Maman, je t'écris aujourd'hui parce que je ne sais pas quoi faire d'autre pour soulager cette peine, cette brûlure encore fraîche que tu as laissée sur mon coeur d'enfant. Au premier rang de ma vie depuis toujours, tu as été ma cheerleader personnelle quand les autres enfants me faisaient douter de ma valeur. Tu m'as apaisée avec tes berceuses chantées sur un air un peu faux, mais réconfortant. Quand notre monde s'est écroulé, tu as trouvé la force de conduire le navire à bon port, avec tes trois enfants dedans. Alors pourquoi, quand j'ai glissé par-dessus bord, je n'ai pas vu ta main se tendre pour attraper la mienne?

La vérité, c'est qu'à seize ans, j'ai voulu mourir. Les gens pensent souvent que j'exagère, que ce sont des caprices d'adolescente. Ces gens, ils n'ont pas vu la façon dont je regardais mon rasoir dans la salle de bain. Ils n'étaient pas là quand le contenu du pot de pilules me paraissait comme un merveilleux repas. Eux, ils n'ont rien su de tout ça. Toi, oui.

Pourtant, tu as choisi de fermer les yeux. Au moment où j'avais le plus besoin de ma cheerleader, elle m'a tourné le dos et elle est partie, me laissant au milieu du terrain comme une conne, une pauvre fille de seize ans sans parents. Une fille de seize ans qui a dû être droguée pendant des semaines avant de retrouver un semblant de vie normale après avoir reçu un diagnostic de dépression majeure.

Maman, ton absence m'a brisée. Tu étais mon roc, mon seul parent, mon amie. Et le jour où j'ai eu envie d'en finir, tu n'étais pas là pour me dire de ne pas le faire. Tu as choisi de sauter dans le premier avion pour travailler, loin des problèmes de santé mentale de ta fille et loin de moi. Tu as rejoint l'île, bu quelques bières, et tu m'as regardé tenter de survivre sans flotteurs au beau milieu de l'océan.

Moi qui ai toujours été maternelle, même un peu trop, je ne parviendrai jamais à comprendre comment une mère peut laisser son enfant aussi mal en point. Si je savais que mon enfant pensait mettre fin à ses jours, je ferais tout en mon pouvoir pour l'aider à remonter la pente. À bout de force, je porterais son malheur sur mon dos, à défaut de finir comme une vieille dame courbée. Parce que c'est ça, être une mère. C'est prendre un peu de la douleur de ses enfants sur ses épaules, dans le but de les apaiser.

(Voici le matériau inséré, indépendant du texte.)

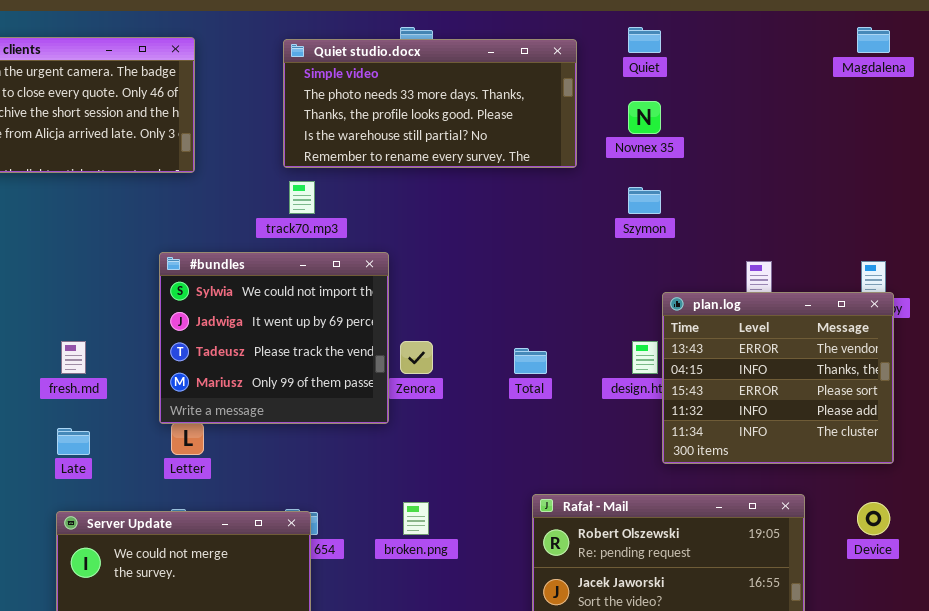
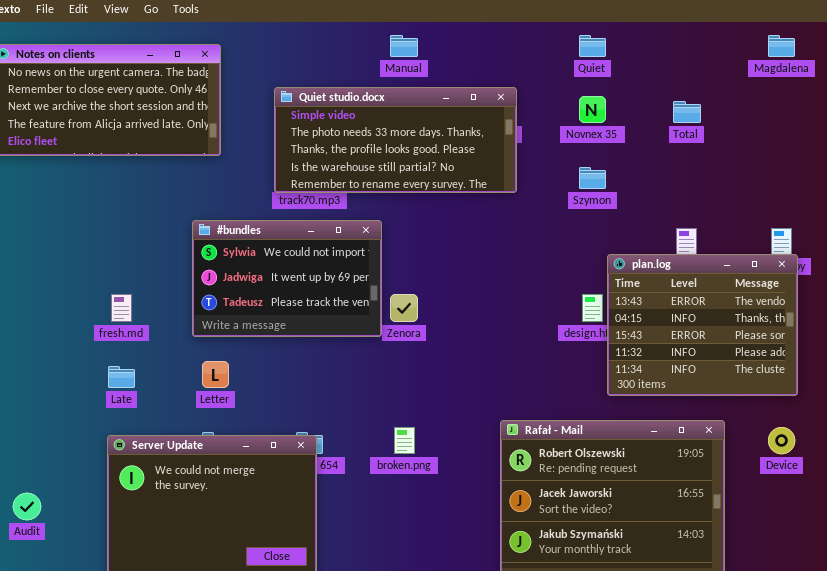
Quiet studio.docx: [283,39,577,168] -> [274,87,517,193], moved
#bundles: [159,252,389,424] -> [192,220,382,337], resized
Total: [514,348,547,374] -> [673,101,701,123], moved

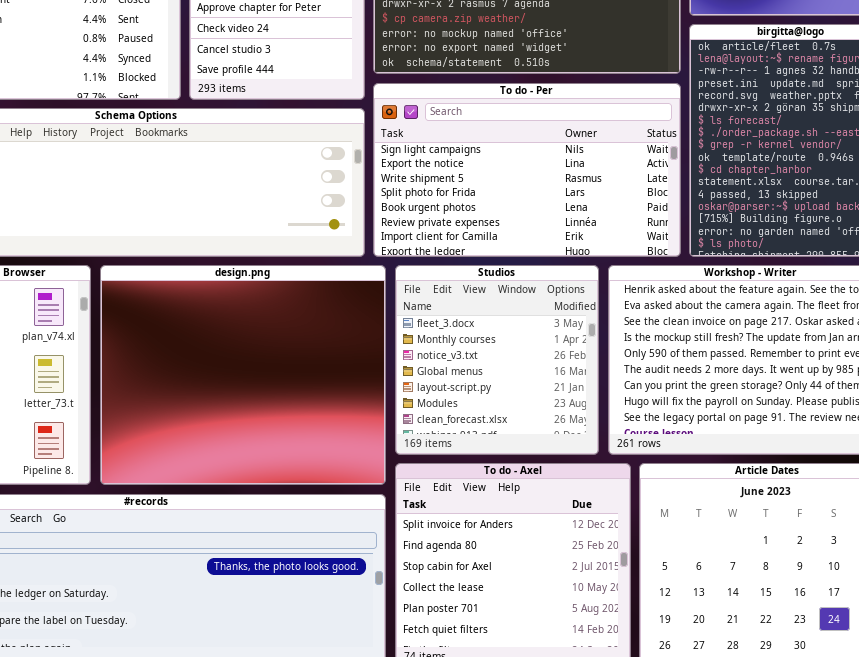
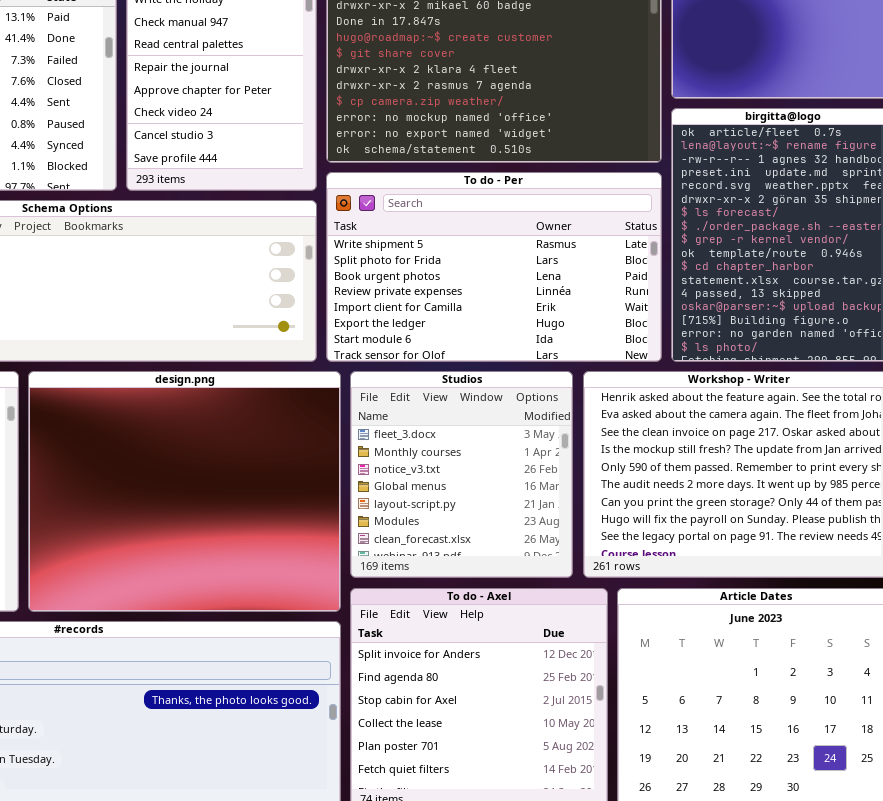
To do - Per: [373,83,681,257] -> [326,172,662,362], scrolled down 2 rows

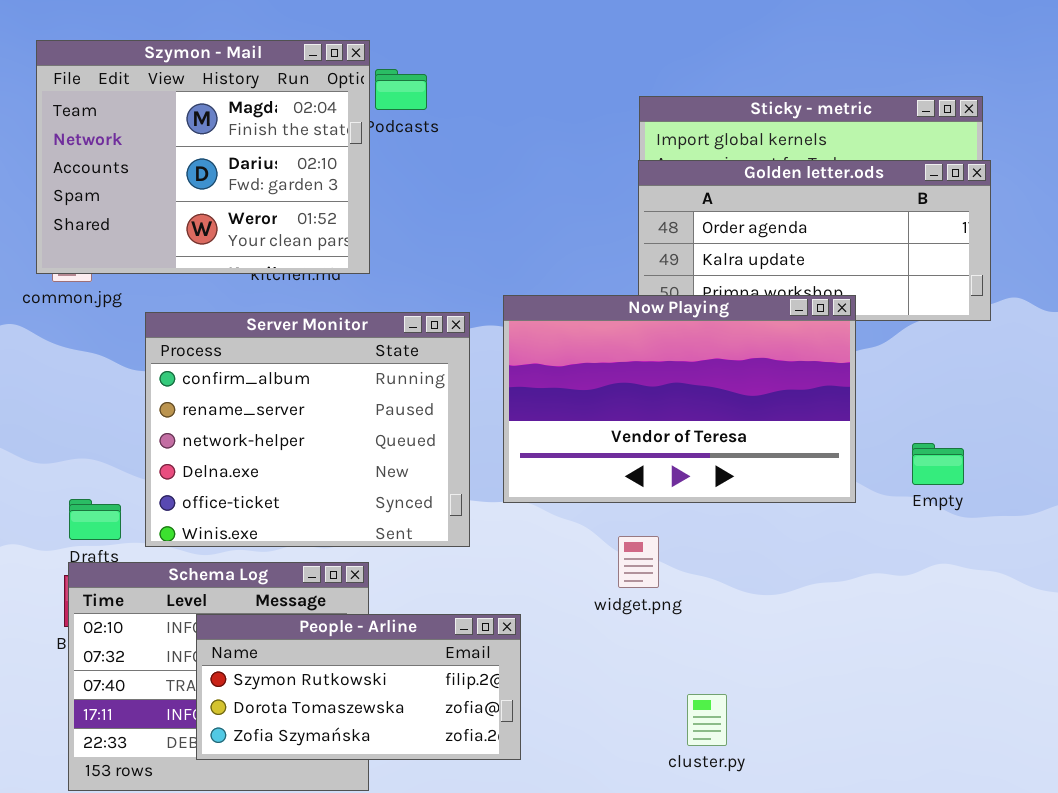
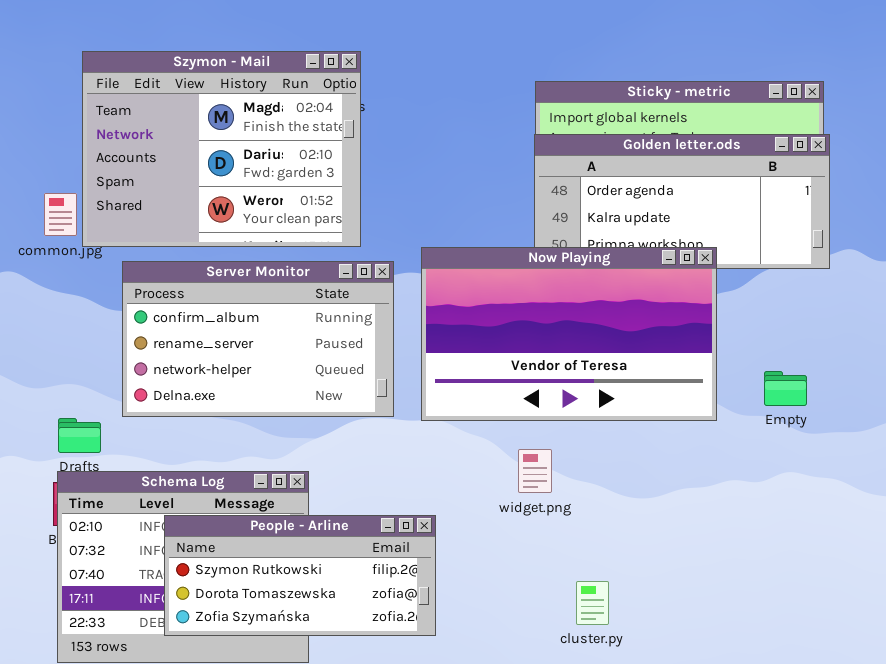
Szymon - Mail: [36,40,370,274] -> [82,51,361,247], moved
Server Monitor: [145,312,470,547] -> [122,261,394,417], resized

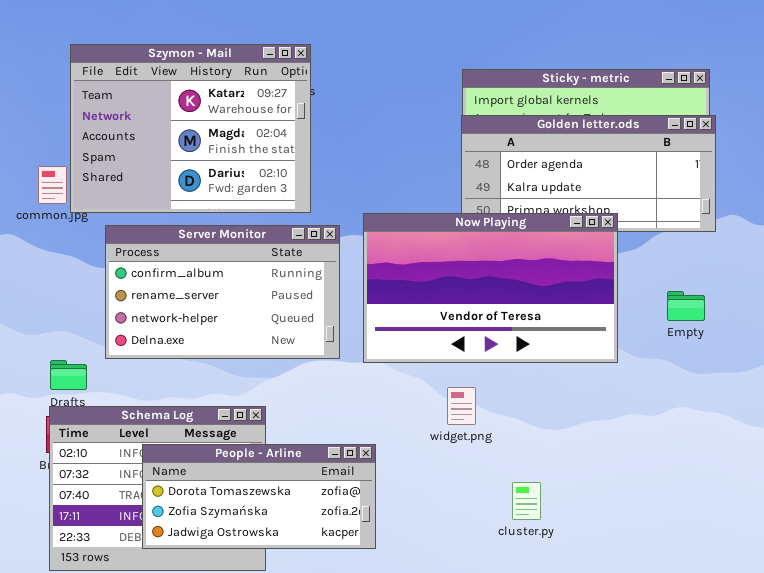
Szymon - Mail: [82,51,361,247] -> [70,44,311,213], scrolled up 1 row
Empty: [764,371,807,406] -> [667,291,705,321], moved
People - Arline: [164,515,436,636] -> [142,444,376,549], scrolled down 1 row
cluster.py: [576,581,609,625] -> [512,482,541,520], moved

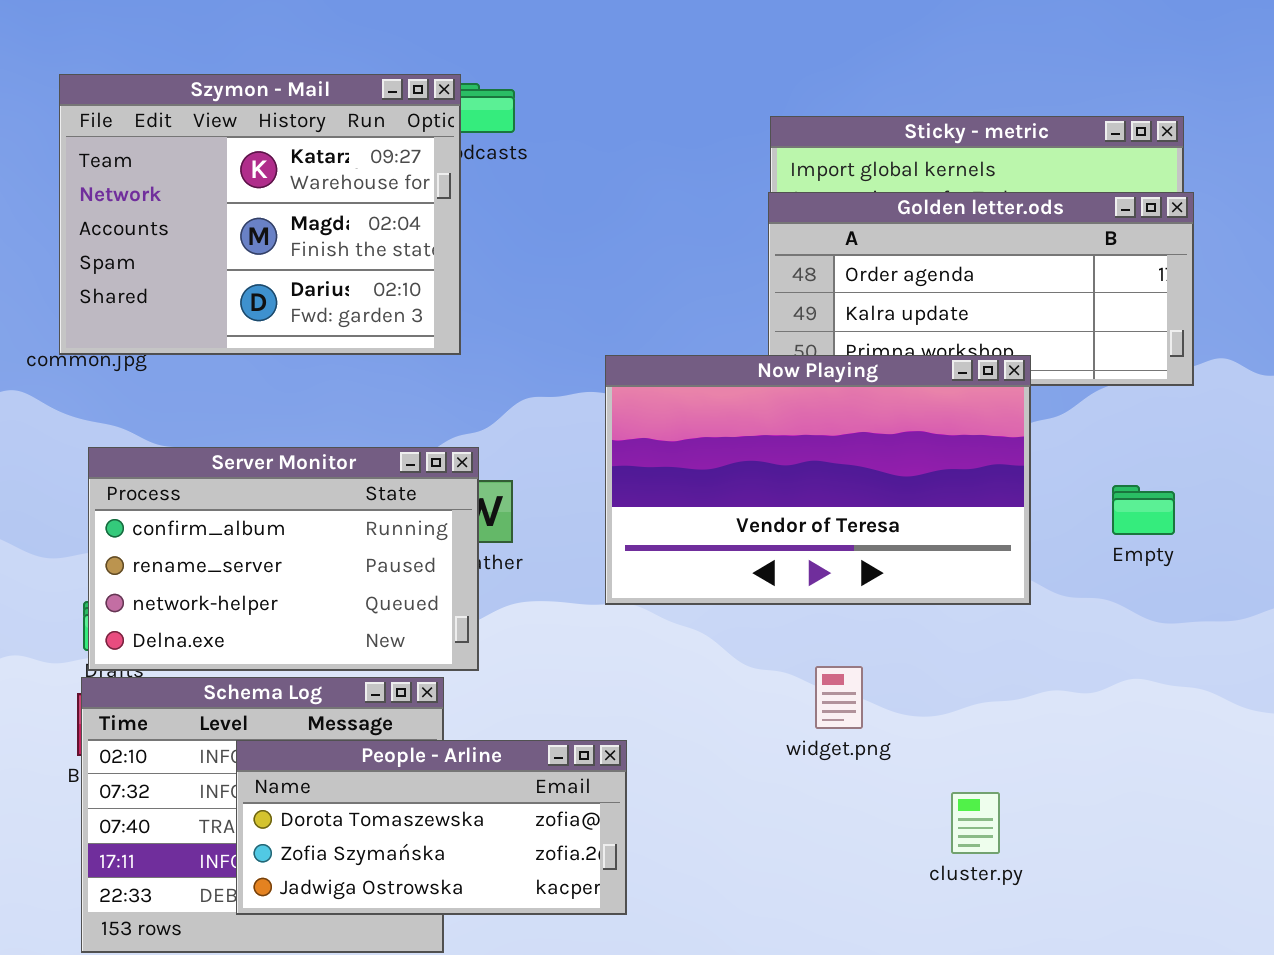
Szymon - Mail: [70,44,311,213] -> [59,74,461,355], moved
Server Monitor: [105,225,340,359] -> [88,447,479,671], moved
widget.png: [447,387,476,425] -> [815,666,863,729], moved
cluster.py: [512,482,541,520] -> [951,792,1000,854], moved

C'est de leur prouver qu'ils valent tout l'or du monde, même s'ils ne le voient pas.

Avoir un problème de santé mentale, c'est difficile pour les proches aussi. Tu as dû faire quelques insomnies, avoir quelques inquiétudes, mais sans plus. Sinon tu serais sauté dans le premier avion pour rejoindre ta fille encore droguée par les médecins. Mais tu ne l'as pas fait. Et ça me fend le coeur.

La semaine dernière, dans un film, la protagoniste se rend à l'hôpital après une tentative de suicide et son père accourt, travail ou pas. J'aurais aimé que tu sois ce parent, prêt à combattre toutes les tempêtes pour me savoir hors de danger. Mais ce n'est pas le cas. Un jour, je devrai faire la paix avec tout ça. Mais pour l'instant, la fissure est encore beaucoup trop grande, maman.